#### [Instructions for the task]
Output the entries below without any alteration.

#### [Input for this task]
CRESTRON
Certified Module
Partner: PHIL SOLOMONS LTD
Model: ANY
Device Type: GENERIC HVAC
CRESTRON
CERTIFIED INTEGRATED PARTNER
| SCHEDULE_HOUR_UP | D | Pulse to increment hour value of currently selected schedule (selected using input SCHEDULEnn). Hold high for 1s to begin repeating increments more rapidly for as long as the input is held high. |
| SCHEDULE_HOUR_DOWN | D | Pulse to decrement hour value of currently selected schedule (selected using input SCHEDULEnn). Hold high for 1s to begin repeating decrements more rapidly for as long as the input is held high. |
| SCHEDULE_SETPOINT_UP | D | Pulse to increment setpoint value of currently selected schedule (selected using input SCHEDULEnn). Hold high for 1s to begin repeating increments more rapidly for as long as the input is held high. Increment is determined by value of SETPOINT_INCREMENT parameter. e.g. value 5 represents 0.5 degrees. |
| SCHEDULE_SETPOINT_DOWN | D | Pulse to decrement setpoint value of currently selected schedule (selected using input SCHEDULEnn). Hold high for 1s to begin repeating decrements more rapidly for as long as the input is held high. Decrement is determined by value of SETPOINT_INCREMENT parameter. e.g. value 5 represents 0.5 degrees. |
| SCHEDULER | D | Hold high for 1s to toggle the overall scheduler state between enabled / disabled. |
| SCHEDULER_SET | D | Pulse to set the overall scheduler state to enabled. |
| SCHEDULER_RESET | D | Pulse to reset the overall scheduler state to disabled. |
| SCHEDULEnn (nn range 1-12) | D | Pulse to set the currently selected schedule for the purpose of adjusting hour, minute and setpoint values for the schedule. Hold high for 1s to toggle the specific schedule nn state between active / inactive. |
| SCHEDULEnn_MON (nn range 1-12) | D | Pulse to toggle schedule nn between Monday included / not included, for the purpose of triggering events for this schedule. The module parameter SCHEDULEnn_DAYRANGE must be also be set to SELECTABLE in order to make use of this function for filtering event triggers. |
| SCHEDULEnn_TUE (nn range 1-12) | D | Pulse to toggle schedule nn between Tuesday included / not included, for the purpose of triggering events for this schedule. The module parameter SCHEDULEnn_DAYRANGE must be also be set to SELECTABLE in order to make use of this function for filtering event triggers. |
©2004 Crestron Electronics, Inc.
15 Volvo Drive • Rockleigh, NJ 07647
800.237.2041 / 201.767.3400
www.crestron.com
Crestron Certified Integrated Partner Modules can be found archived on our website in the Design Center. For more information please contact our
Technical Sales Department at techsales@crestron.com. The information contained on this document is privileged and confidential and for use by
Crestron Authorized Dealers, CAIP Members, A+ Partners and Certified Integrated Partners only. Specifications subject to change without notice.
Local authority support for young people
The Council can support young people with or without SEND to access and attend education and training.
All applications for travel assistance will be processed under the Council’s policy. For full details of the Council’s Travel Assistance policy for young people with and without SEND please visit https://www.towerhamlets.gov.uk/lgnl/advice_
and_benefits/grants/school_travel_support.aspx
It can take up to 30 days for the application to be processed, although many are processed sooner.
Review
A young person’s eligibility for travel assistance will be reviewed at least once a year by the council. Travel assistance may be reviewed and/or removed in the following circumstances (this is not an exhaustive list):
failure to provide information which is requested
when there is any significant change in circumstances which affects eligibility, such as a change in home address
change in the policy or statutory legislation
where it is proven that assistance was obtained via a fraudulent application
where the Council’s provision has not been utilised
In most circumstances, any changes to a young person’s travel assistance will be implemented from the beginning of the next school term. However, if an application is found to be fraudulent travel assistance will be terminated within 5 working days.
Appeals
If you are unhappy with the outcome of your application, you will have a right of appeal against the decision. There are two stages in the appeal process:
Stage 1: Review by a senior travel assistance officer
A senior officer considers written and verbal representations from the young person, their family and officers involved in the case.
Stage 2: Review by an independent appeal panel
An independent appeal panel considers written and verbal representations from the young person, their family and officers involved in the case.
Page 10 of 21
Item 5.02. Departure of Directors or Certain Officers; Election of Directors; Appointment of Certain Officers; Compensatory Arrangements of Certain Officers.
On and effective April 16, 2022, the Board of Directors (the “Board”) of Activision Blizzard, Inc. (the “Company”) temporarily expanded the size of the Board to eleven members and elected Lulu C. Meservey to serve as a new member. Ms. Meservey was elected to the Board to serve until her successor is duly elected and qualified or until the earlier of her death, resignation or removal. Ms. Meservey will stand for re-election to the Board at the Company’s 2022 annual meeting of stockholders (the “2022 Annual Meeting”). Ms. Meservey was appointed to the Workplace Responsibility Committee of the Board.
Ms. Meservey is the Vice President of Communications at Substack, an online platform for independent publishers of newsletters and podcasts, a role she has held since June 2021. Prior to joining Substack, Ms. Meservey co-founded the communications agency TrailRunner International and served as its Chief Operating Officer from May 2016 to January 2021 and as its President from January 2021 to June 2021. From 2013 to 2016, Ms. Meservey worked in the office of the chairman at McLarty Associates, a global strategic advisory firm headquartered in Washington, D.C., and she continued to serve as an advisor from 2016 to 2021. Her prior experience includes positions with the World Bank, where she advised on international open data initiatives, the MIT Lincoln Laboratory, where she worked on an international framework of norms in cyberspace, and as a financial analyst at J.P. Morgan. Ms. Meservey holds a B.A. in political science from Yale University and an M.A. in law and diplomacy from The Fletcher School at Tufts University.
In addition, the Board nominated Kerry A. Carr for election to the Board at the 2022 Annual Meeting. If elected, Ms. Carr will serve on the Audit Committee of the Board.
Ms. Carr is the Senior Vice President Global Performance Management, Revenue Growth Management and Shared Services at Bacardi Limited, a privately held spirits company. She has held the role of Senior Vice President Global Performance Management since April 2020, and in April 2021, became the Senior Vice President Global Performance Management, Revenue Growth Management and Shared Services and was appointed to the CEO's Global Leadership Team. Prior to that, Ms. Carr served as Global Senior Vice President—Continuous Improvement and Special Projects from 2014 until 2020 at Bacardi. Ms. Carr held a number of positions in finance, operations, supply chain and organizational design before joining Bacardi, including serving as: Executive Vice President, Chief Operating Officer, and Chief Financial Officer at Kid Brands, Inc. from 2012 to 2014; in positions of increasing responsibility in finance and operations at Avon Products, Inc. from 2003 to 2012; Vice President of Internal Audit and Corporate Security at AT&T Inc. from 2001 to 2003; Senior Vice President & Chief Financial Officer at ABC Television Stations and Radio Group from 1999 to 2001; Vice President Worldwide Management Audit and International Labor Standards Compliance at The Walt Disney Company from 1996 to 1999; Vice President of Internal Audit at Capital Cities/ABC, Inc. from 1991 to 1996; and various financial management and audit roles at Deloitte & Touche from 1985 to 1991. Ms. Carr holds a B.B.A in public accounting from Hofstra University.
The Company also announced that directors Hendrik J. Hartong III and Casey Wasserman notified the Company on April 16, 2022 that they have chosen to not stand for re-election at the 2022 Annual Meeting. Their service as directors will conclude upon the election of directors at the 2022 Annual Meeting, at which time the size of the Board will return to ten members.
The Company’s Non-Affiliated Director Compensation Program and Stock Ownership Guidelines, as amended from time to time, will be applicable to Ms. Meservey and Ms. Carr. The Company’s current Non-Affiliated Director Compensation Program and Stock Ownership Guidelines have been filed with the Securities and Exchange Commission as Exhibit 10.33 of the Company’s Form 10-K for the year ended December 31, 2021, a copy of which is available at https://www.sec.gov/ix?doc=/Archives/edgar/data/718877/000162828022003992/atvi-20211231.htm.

#### [Answer space]
CRESTRON
Certified Module
Partner: PHIL SOLOMONS LTD
Model: ANY
Device Type: GENERIC HVAC
CRESTRON
CERTIFIED INTEGRATED PARTNER
| SCHEDULE_HOUR_UP | D | Pulse to increment hour value of currently selected schedule (selected using input SCHEDULEnn). Hold high for 1s to begin repeating increments more rapidly for as long as the input is held high. |
| SCHEDULE_HOUR_DOWN | D | Pulse to decrement hour value of currently selected schedule (selected using input SCHEDULEnn). Hold high for 1s to begin repeating decrements more rapidly for as long as the input is held high. |
| SCHEDULE_SETPOINT_UP | D | Pulse to increment setpoint value of currently selected schedule (selected using input SCHEDULEnn). Hold high for 1s to begin repeating increments more rapidly for as long as the input is held high. Increment is determined by value of SETPOINT_INCREMENT parameter. e.g. value 5 represents 0.5 degrees. |
| SCHEDULE_SETPOINT_DOWN | D | Pulse to decrement setpoint value of currently selected schedule (selected using input SCHEDULEnn). Hold high for 1s to begin repeating decrements more rapidly for as long as the input is held high. Decrement is determined by value of SETPOINT_INCREMENT parameter. e.g. value 5 represents 0.5 degrees. |
| SCHEDULER | D | Hold high for 1s to toggle the overall scheduler state between enabled / disabled. |
| SCHEDULER_SET | D | Pulse to set the overall scheduler state to enabled. |
| SCHEDULER_RESET | D | Pulse to reset the overall scheduler state to disabled. |
| SCHEDULEnn (nn range 1-12) | D | Pulse to set the currently selected schedule for the purpose of adjusting hour, minute and setpoint values for the schedule. Hold high for 1s to toggle the specific schedule nn state between active / inactive. |
| SCHEDULEnn_MON (nn range 1-12) | D | Pulse to toggle schedule nn between Monday included / not included, for the purpose of triggering events for this schedule. The module parameter SCHEDULEnn_DAYRANGE must be also be set to SELECTABLE in order to make use of this function for filtering event triggers. |
| SCHEDULEnn_TUE (nn range 1-12) | D | Pulse to toggle schedule nn between Tuesday included / not included, for the purpose of triggering events for this schedule. The module parameter SCHEDULEnn_DAYRANGE must be also be set to SELECTABLE in order to make use of this function for filtering event triggers. |
©2004 Crestron Electronics, Inc.
15 Volvo Drive • Rockleigh, NJ 07647
800.237.2041 / 201.767.3400
www.crestron.com
Crestron Certified Integrated Partner Modules can be found archived on our website in the Design Center. For more information please contact our
Technical Sales Department at techsales@crestron.com. The information contained on this document is privileged and confidential and for use by
Crestron Authorized Dealers, CAIP Members, A+ Partners and Certified Integrated Partners only. Specifications subject to change without notice.
Local authority support for young people
The Council can support young people with or without SEND to access and attend education and training.
All applications for travel assistance will be processed under the Council’s policy. For full details of the Council’s Travel Assistance policy for young people with and without SEND please visit https://www.towerhamlets.gov.uk/lgnl/advice_
and_benefits/grants/school_travel_support.aspx
It can take up to 30 days for the application to be processed, although many are processed sooner.
Review
A young person’s eligibility for travel assistance will be reviewed at least once a year by the council. Travel assistance may be reviewed and/or removed in the following circumstances (this is not an exhaustive list):
failure to provide information which is requested
when there is any significant change in circumstances which affects eligibility, such as a change in home address
change in the policy or statutory legislation
where it is proven that assistance was obtained via a fraudulent application
where the Council’s provision has not been utilised
In most circumstances, any changes to a young person’s travel assistance will be implemented from the beginning of the next school term. However, if an application is found to be fraudulent travel assistance will be terminated within 5 working days.
Appeals
If you are unhappy with the outcome of your application, you will have a right of appeal against the decision. There are two stages in the appeal process:
Stage 1: Review by a senior travel assistance officer
A senior officer considers written and verbal representations from the young person, their family and officers involved in the case.
Stage 2: Review by an independent appeal panel
An independent appeal panel considers written and verbal representations from the young person, their family and officers involved in the case.
Page 10 of 21
Item 5.02. Departure of Directors or Certain Officers; Election of Directors; Appointment of Certain Officers; Compensatory Arrangements of Certain Officers.
On and effective April 16, 2022, the Board of Directors (the “Board”) of Activision Blizzard, Inc. (the “Company”) temporarily expanded the size of the Board to eleven members and elected Lulu C. Meservey to serve as a new member. Ms. Meservey was elected to the Board to serve until her successor is duly elected and qualified or until the earlier of her death, resignation or removal. Ms. Meservey will stand for re-election to the Board at the Company’s 2022 annual meeting of stockholders (the “2022 Annual Meeting”). Ms. Meservey was appointed to the Workplace Responsibility Committee of the Board.
Ms. Meservey is the Vice President of Communications at Substack, an online platform for independent publishers of newsletters and podcasts, a role she has held since June 2021. Prior to joining Substack, Ms. Meservey co-founded the communications agency TrailRunner International and served as its Chief Operating Officer from May 2016 to January 2021 and as its President from January 2021 to June 2021. From 2013 to 2016, Ms. Meservey worked in the office of the chairman at McLarty Associates, a global strategic advisory firm headquartered in Washington, D.C., and she continued to serve as an advisor from 2016 to 2021. Her prior experience includes positions with the World Bank, where she advised on international open data initiatives, the MIT Lincoln Laboratory, where she worked on an international framework of norms in cyberspace, and as a financial analyst at J.P. Morgan. Ms. Meservey holds a B.A. in political science from Yale University and an M.A. in law and diplomacy from The Fletcher School at Tufts University.
In addition, the Board nominated Kerry A. Carr for election to the Board at the 2022 Annual Meeting. If elected, Ms. Carr will serve on the Audit Committee of the Board.
Ms. Carr is the Senior Vice President Global Performance Management, Revenue Growth Management and Shared Services at Bacardi Limited, a privately held spirits company. She has held the role of Senior Vice President Global Performance Management since April 2020, and in April 2021, became the Senior Vice President Global Performance Management, Revenue Growth Management and Shared Services and was appointed to the CEO's Global Leadership Team. Prior to that, Ms. Carr served as Global Senior Vice President—Continuous Improvement and Special Projects from 2014 until 2020 at Bacardi. Ms. Carr held a number of positions in finance, operations, supply chain and organizational design before joining Bacardi, including serving as: Executive Vice President, Chief Operating Officer, and Chief Financial Officer at Kid Brands, Inc. from 2012 to 2014; in positions of increasing responsibility in finance and operations at Avon Products, Inc. from 2003 to 2012; Vice President of Internal Audit and Corporate Security at AT&T Inc. from 2001 to 2003; Senior Vice President & Chief Financial Officer at ABC Television Stations and Radio Group from 1999 to 2001; Vice President Worldwide Management Audit and International Labor Standards Compliance at The Walt Disney Company from 1996 to 1999; Vice President of Internal Audit at Capital Cities/ABC, Inc. from 1991 to 1996; and various financial management and audit roles at Deloitte & Touche from 1985 to 1991. Ms. Carr holds a B.B.A in public accounting from Hofstra University.
The Company also announced that directors Hendrik J. Hartong III and Casey Wasserman notified the Company on April 16, 2022 that they have chosen to not stand for re-election at the 2022 Annual Meeting. Their service as directors will conclude upon the election of directors at the 2022 Annual Meeting, at which time the size of the Board will return to ten members.
The Company’s Non-Affiliated Director Compensation Program and Stock Ownership Guidelines, as amended from time to time, will be applicable to Ms. Meservey and Ms. Carr. The Company’s current Non-Affiliated Director Compensation Program and Stock Ownership Guidelines have been filed with the Securities and Exchange Commission as Exhibit 10.33 of the Company’s Form 10-K for the year ended December 31, 2021, a copy of which is available at https://www.sec.gov/ix?doc=/Archives/edgar/data/718877/000162828022003992/atvi-20211231.htm.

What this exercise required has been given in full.